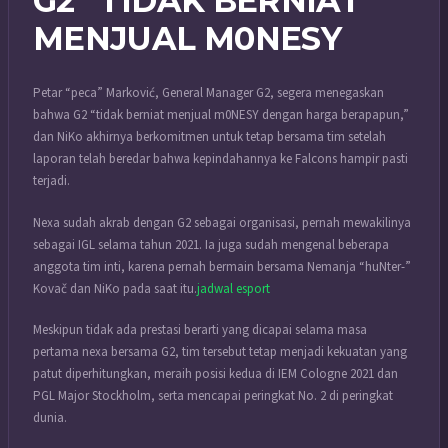
G2 “TIDAK BERNIAT
MENJUAL M0NESY
Petar “⁠peca⁠” Marković, General Manager G2, segera menegaskan
bahwa G2 “tidak berniat menjual m0NESY dengan harga berapapun,”
dan NiKo akhirnya berkomitmen untuk tetap bersama tim setelah
laporan telah beredar bahwa kepindahannya ke Falcons hampir pasti
terjadi.
Nexa sudah akrab dengan G2 sebagai organisasi, pernah mewakilinya
sebagai IGL selama tahun 2021. Ia juga sudah mengenal beberapa
anggota tim inti, karena pernah bermain bersama Nemanja “⁠huNter-⁠”
Kovač dan NiKo pada saat itu.
jadwal esport
Meskipun tidak ada prestasi berarti yang dicapai selama masa
pertama nexa bersama G2, tim tersebut tetap menjadi kekuatan yang
patut diperhitungkan, meraih posisi kedua di IEM Cologne 2021 dan
PGL Major Stockholm, serta mencapai peringkat No. 2 di peringkat
dunia.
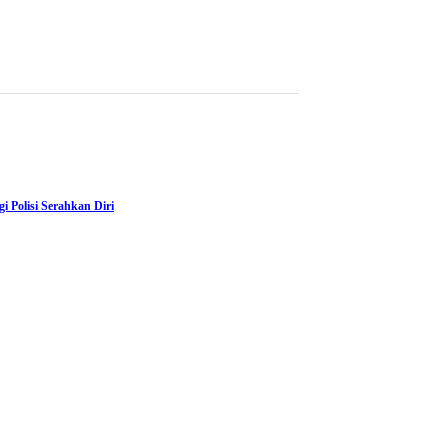
 Polisi Serahkan Diri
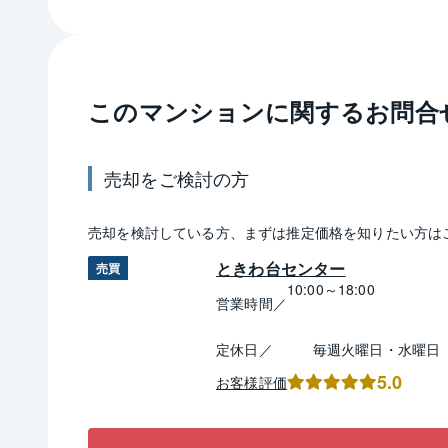
このマンションに関するお問合
売却
をご検討の方
売却
を検討している方、まずは推定
価格
を知りたい方は
ときわ台センター
売買
10:00～18:00
営業時間／
定休日／
毎週火曜日・水曜日
5.0
お客様評価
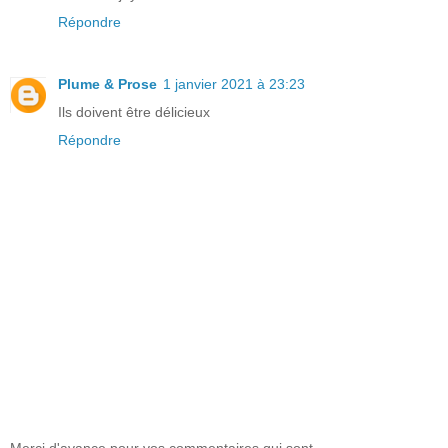
Répondre
Plume & Prose
1 janvier 2021 à 23:23
Ils doivent être délicieux
Répondre
Merci d'avance pour vos commentaires qui sont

# # # #

**What is being asked**
In your copy, exclude the pictures and repeat each entry above exactly.

**Answer below**
G2 “TIDAK BERNIAT
MENJUAL M0NESY
Petar “⁠peca⁠” Marković, General Manager G2, segera menegaskan
bahwa G2 “tidak berniat menjual m0NESY dengan harga berapapun,”
dan NiKo akhirnya berkomitmen untuk tetap bersama tim setelah
laporan telah beredar bahwa kepindahannya ke Falcons hampir pasti
terjadi.
Nexa sudah akrab dengan G2 sebagai organisasi, pernah mewakilinya
sebagai IGL selama tahun 2021. Ia juga sudah mengenal beberapa
anggota tim inti, karena pernah bermain bersama Nemanja “⁠huNter-⁠”
Kovač dan NiKo pada saat itu.
jadwal esport
Meskipun tidak ada prestasi berarti yang dicapai selama masa
pertama nexa bersama G2, tim tersebut tetap menjadi kekuatan yang
patut diperhitungkan, meraih posisi kedua di IEM Cologne 2021 dan
PGL Major Stockholm, serta mencapai peringkat No. 2 di peringkat
dunia.
 Polisi Serahkan Diri
このマンションに関するお問合
売却
をご検討の方
売却
を検討している方、まずは推定
価格
を知りたい方は
ときわ台センター
売買
10:00～18:00
営業時間／
定休日／
毎週火曜日・水曜日
5.0
お客様評価
Répondre
Plume & Prose
1 janvier 2021 à 23:23
Ils doivent être délicieux
Répondre
Merci d'avance pour vos commentaires qui sont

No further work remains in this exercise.